Beginning at the line that contains "Like this project" and finishing at the line that contains "with them. I also did this for the positive", output the data below exactly. Include both end lines and no pictures.

DATA SHOWN section start

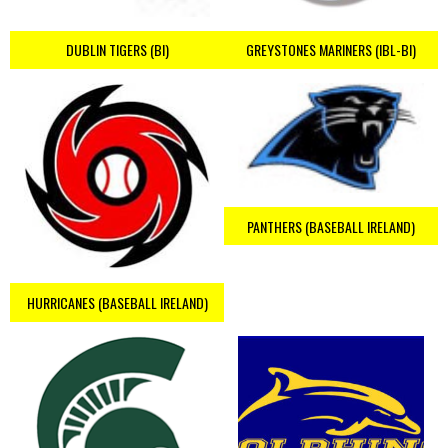
DUBLIN TIGERS (BI)
GREYSTONES MARINERS (IBL-BI)
PANTHERS (BASEBALL IRELAND)
HURRICANES (BASEBALL IRELAND)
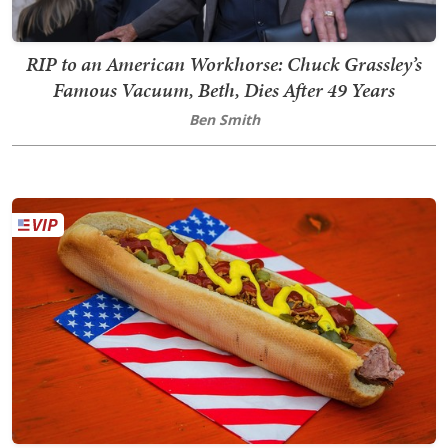
RIP to an American Workhorse: Chuck Grassley’s
Famous Vacuum, Beth, Dies After 49 Years
Ben Smith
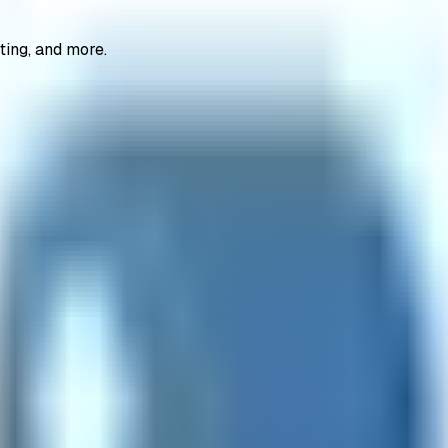
ting, and more.
coders
file converters
getting started
hash generators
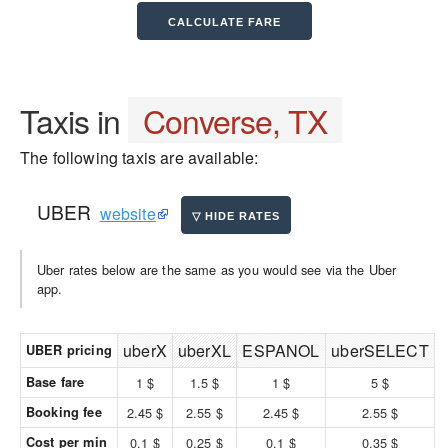
Taxis in
Converse, TX
The following taxis are available:
UBER
website
Uber rates below are the same as you would see via the Uber
app.
uberX
uberXL
ESPANOL
uberSELECT
UBER pricing
Base fare
1 $
1.5 $
1 $
5 $
Booking fee
2.45 $
2.55 $
2.45 $
2.55 $
Cost per min
0.1 $
0.25 $
0.1 $
0.35 $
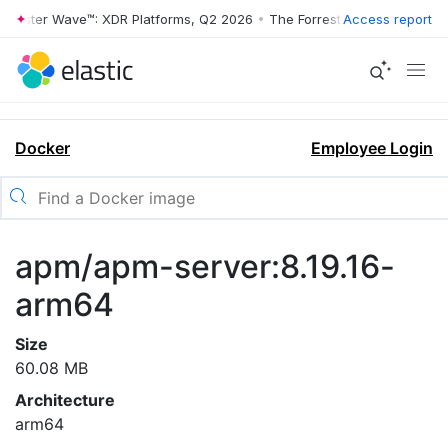
rrester Wave™: XDR Platforms, Q2 2026
•
The Forrester Wave™: XDR Pl
Access report
Docker
Employee Login
apm/apm-server:8.19.16-
arm64
Size
60.08 MB
Architecture
arm64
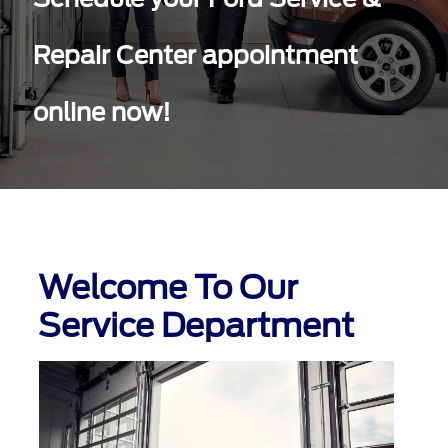
Repair Center appointment
online now!
Welcome To Our
Service Department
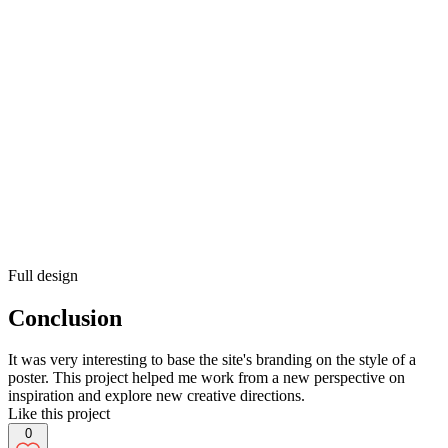
Full design
Conclusion
It was very interesting to base the site's branding on the style of a
poster. This project helped me work from a new perspective on
inspiration and explore new creative directions.
Like this project
0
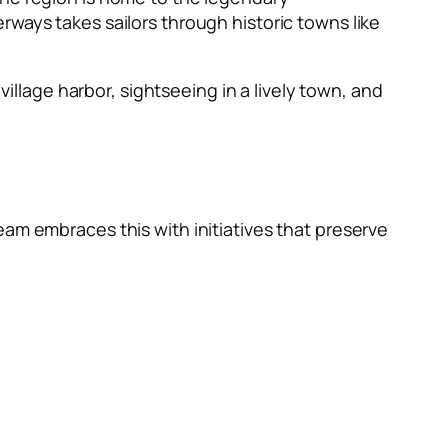
rways takes sailors through historic towns like
village harbor, sightseeing in a lively town, and
eam embraces this with initiatives that preserve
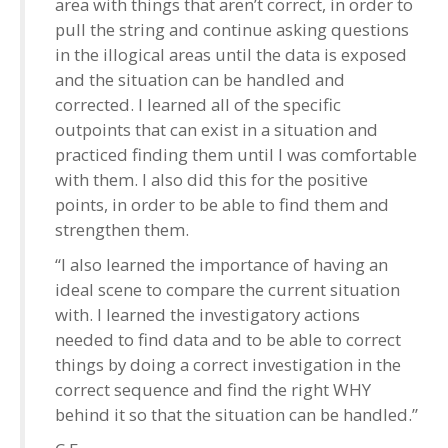
area with things that aren’t correct, in order to
pull the string and continue asking questions
in the illogical areas until the data is exposed
and the situation can be handled and
corrected. I learned all of the specific
outpoints that can exist in a situation and
practiced finding them until I was comfortable
with them. I also did this for the positive
points, in order to be able to find them and
strengthen them.
“I also learned the importance of having an
ideal scene to compare the current situation
with. I learned the investigatory actions
needed to find data and to be able to correct
things by doing a correct investigation in the
correct sequence and find the right WHY
behind it so that the situation can be handled.”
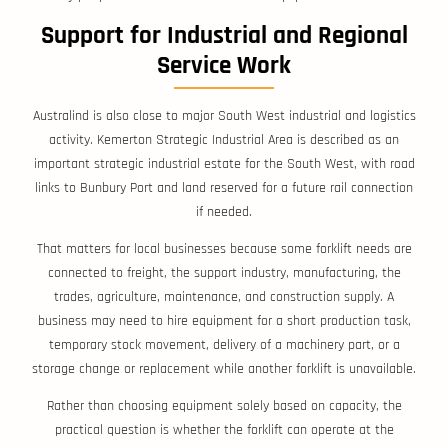
Support for Industrial and Regional
Service Work
Australind is also close to major South West industrial and logistics
activity. Kemerton Strategic Industrial Area is described as an
important strategic industrial estate for the South West, with road
links to Bunbury Port and land reserved for a future rail connection
if needed.
That matters for local businesses because some forklift needs are
connected to freight, the support industry, manufacturing, the
trades, agriculture, maintenance, and construction supply. A
business may need to hire equipment for a short production task,
temporary stock movement, delivery of a machinery part, or a
storage change or replacement while another forklift is unavailable.
Rather than choosing equipment solely based on capacity, the
practical question is whether the forklift can operate at the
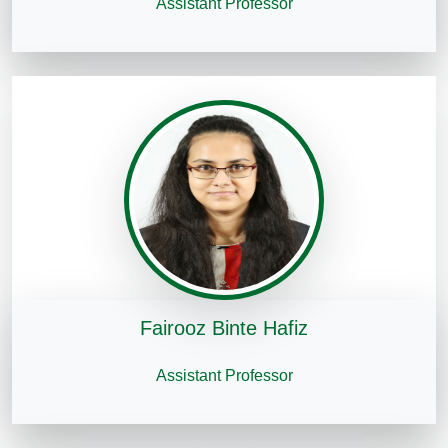
Assistant Professor
Fairooz Binte Hafiz
Assistant Professor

DATA SHOWN section end

#### EXERCISE SOLUTION:
Like this project
0
rways takes sailors through historic towns like
village harbor, sightseeing in a lively town, and
eam embraces this with initiatives that preserve
area with things that aren’t correct, in order to
pull the string and continue asking questions
in the illogical areas until the data is exposed
and the situation can be handled and
corrected. I learned all of the specific
outpoints that can exist in a situation and
practiced finding them until I was comfortable
with them. I also did this for the positive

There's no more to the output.